Tive hoje pela manhã uma daquelas surpresas que nos deixam quase com lágrimas nos olhos. Um ex-aluno meu, que há mais de sete anos não vejo e de quem não sabia absolutamente nada, escreveu-me, contando-me um pouco da sua vida e procurando saber da minha.
Estas e outras é que nos dão vontade de continuar a ser professores, apesar de levarmos bordoada todos os dias na comunicação social e na boca do povinho, apesar de estarmos sujeitos a determinações incompreensíveis de um Ministério da Educação que continua dominado por pessoas que nunca tiveram uma turma de jovens alunos pela frente.
O rapaz que me escreveu está agora a entrar para a universidade, exercendo em simultâneo uma actividade free-lancer de designer. Se quiserem dar uma vista de olhos na página dele, é só ligarem-se a:

http://pwp.netcabo.pt/nr_lourenco/

6 comentários:

Luís A.V. disse...

Já estive a ver e vale a pena. Comovente eu acho também a comoção de RV.
Como professor, compreendo e apoio.

Ruy Ventura disse...

Agradeço muito as suas palavras. Entretanto fico também muito grato por toda a divulgação que possa dar ao "Estrada do Alicerce".

sandra costa disse...

Compreendo perfeitamente a tua comoção, Ruy. Há coisa de dois anos, uma carta de um antigo aluno meu do 9.º ano reencontrou-me passado já não sei quantos anos... Já ele estava na faculdade, no 2.º ou 3.º ano... Foi também com lágrimas nos olhos que li as palavras dele - pelo que escrevia e por ter escrito. Felizmente, há estes tesouros que valem por toda a negatividade com que nos temos de confrontar.

Ruy Ventura disse...

É assim, Sandra... são estas coisas que nos obrigam a não desistir.
Entretanto espero que já estejas mais descansada das tuas lides académicas...
Abraço!

Joaquim Saial disse...

É evidente que a quase generalidade da trastaria governativa (capitaneada pela equipa 5 outubrense), alguns degenerados jornalistas (daqueles que sabem de tudo e falam de tudo, desde as mil maneiras como uma retrete se pode entupir até às possibilidades que uma formiga tem de iniciar uma guerra entre esquimós e pigmeus), o povoléu (não o verdadeiro povo, mas aquele que se baba nos reality-shows) e toda uma corja de frustrados e desocupados falam mal dos professores, também conhecidos como "aqueles gajos".
Estamos neste pé e não há nada a fazer. Mas é que nem é preciso.
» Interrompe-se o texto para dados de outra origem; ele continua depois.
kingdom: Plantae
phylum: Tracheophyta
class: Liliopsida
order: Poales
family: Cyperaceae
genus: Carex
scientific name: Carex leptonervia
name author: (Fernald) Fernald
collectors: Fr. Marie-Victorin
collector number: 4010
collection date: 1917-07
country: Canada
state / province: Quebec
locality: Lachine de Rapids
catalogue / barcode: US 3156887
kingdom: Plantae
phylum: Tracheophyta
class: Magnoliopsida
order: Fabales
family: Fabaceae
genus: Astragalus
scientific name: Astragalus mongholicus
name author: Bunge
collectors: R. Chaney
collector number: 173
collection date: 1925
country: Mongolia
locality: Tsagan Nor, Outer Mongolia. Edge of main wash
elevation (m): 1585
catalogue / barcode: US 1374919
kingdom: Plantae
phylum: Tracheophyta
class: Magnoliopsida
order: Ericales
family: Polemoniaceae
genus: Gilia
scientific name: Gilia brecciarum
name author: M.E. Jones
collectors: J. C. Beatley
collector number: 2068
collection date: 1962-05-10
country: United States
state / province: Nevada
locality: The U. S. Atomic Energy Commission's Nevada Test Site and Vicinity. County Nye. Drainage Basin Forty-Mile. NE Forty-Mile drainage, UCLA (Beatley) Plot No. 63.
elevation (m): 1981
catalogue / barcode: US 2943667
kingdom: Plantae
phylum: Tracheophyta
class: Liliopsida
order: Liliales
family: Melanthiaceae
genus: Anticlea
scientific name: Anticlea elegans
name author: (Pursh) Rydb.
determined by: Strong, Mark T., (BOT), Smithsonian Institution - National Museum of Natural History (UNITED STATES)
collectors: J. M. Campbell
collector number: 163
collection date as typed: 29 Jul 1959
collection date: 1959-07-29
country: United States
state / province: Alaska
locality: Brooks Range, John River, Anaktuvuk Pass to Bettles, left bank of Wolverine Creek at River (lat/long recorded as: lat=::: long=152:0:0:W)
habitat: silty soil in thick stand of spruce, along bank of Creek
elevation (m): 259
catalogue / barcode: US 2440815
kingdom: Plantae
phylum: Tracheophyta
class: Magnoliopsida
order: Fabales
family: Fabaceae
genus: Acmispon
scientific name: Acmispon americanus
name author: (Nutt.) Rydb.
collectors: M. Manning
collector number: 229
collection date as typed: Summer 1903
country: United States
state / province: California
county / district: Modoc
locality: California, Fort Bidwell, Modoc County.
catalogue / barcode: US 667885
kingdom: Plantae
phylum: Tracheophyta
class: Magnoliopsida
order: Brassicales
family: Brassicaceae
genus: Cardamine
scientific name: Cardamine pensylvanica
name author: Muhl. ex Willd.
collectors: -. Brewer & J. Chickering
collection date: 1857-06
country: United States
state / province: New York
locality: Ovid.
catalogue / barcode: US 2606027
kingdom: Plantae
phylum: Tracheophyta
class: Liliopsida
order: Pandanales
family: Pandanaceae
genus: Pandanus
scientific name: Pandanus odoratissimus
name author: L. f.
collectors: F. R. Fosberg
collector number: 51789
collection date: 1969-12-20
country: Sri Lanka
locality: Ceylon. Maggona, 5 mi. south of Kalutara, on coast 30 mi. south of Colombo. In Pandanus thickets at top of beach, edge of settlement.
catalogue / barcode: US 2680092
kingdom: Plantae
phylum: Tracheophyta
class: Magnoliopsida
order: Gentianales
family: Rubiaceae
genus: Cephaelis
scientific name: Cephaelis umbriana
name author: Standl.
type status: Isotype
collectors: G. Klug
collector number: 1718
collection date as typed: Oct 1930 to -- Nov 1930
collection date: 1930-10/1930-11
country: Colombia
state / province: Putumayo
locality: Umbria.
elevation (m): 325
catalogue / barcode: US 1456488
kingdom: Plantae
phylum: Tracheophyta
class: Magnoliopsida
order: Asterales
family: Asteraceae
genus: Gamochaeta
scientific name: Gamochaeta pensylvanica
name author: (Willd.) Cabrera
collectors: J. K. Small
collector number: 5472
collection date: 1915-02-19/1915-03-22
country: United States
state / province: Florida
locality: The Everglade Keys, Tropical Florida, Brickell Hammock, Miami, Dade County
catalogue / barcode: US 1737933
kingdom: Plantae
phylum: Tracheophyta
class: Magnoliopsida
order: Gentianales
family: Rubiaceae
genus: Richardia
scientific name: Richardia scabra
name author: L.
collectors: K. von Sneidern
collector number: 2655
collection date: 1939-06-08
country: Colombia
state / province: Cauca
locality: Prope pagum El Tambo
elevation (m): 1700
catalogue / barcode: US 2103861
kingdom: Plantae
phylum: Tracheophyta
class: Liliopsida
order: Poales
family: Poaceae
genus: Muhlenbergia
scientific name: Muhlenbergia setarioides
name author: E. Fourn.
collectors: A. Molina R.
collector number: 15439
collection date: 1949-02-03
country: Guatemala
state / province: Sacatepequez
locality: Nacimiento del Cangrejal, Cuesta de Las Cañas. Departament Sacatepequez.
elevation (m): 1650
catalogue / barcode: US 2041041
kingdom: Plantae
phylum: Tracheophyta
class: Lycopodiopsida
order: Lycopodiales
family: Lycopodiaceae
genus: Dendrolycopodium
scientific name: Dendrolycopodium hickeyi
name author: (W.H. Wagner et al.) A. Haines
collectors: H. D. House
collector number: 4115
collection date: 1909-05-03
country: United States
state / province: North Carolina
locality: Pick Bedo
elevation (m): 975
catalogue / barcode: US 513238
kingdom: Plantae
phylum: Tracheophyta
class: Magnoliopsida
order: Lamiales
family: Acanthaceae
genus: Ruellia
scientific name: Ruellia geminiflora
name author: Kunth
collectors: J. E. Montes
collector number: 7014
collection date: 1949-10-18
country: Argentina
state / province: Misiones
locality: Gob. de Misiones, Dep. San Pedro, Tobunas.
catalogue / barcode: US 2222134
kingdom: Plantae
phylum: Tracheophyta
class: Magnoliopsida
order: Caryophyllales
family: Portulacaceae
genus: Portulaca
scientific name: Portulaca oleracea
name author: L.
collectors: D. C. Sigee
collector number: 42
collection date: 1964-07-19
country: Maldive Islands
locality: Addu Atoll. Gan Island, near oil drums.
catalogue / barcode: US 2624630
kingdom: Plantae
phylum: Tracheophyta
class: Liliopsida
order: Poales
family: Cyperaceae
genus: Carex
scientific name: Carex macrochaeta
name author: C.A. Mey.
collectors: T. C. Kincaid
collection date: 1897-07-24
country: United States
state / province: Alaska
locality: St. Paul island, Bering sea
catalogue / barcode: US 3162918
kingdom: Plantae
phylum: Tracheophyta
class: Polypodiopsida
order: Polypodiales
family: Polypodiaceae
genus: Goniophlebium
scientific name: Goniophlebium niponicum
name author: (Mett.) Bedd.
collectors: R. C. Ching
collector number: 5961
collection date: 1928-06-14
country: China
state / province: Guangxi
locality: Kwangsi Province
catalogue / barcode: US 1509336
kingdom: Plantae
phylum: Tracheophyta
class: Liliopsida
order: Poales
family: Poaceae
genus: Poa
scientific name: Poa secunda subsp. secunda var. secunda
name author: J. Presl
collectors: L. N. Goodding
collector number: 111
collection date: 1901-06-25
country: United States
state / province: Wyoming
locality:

Nós (os tais "aqueles gajos" de quem fala a D. Miquelina quando vai no autocarro da Rodoviária a conversar com o homem do talho que vai fazer a inscrição do filho na escola tal...), sabemos o quanto nos esmiframos para metermos nas cabecinhas dos portugueses a sabedoria que fomos recolhendo ao longo da nossa vida de estudantes e de professores já feitos, em investigações mil, custosas pelo desgaste mental e de bolso... Sabemos que somos sérios (tirando alguns exemplares raros que têm homólogos paralelos em todas as profissões).
Sabemos que se não fazemos mais e melhor não é por falta de vontade mas sim pelos entraves que os tais políticos nos põem (nomeadamente aqueles que mais nos deviam ajudar)entraves de toda a ordem (toneladas de papéis para preencher, em burocracias paralizantes, turmas com 30 alunos, equipamentos e escolas obsoletos... etc., etc.).
Digamos que há-de haver um dia em que os professores serão respeitados e verdadeiramente estimados, devido à sua função relevante na sociedade. É essa uma das nossas utopias. Até lá, o melhor que a gente tem a dizer (ainda que em pensamento), a Sousas Tavares, Manuéis Fernandes, Socráticos, Donas Miquelinas, homens do talho e quejandos, é: vão para o raio que os parta e deixem-nos trabalhar.
E digam-me lá, ó professores que me lêem: vocês que sabem quem somos, acham-se piores do que esses simulacros de gente que nos bate? Claro que não! Coração ao alto, intelecto em riste, melhores dias virão.

Anónimo disse...

Ah grande Joaquim Saial! É assim mesmo...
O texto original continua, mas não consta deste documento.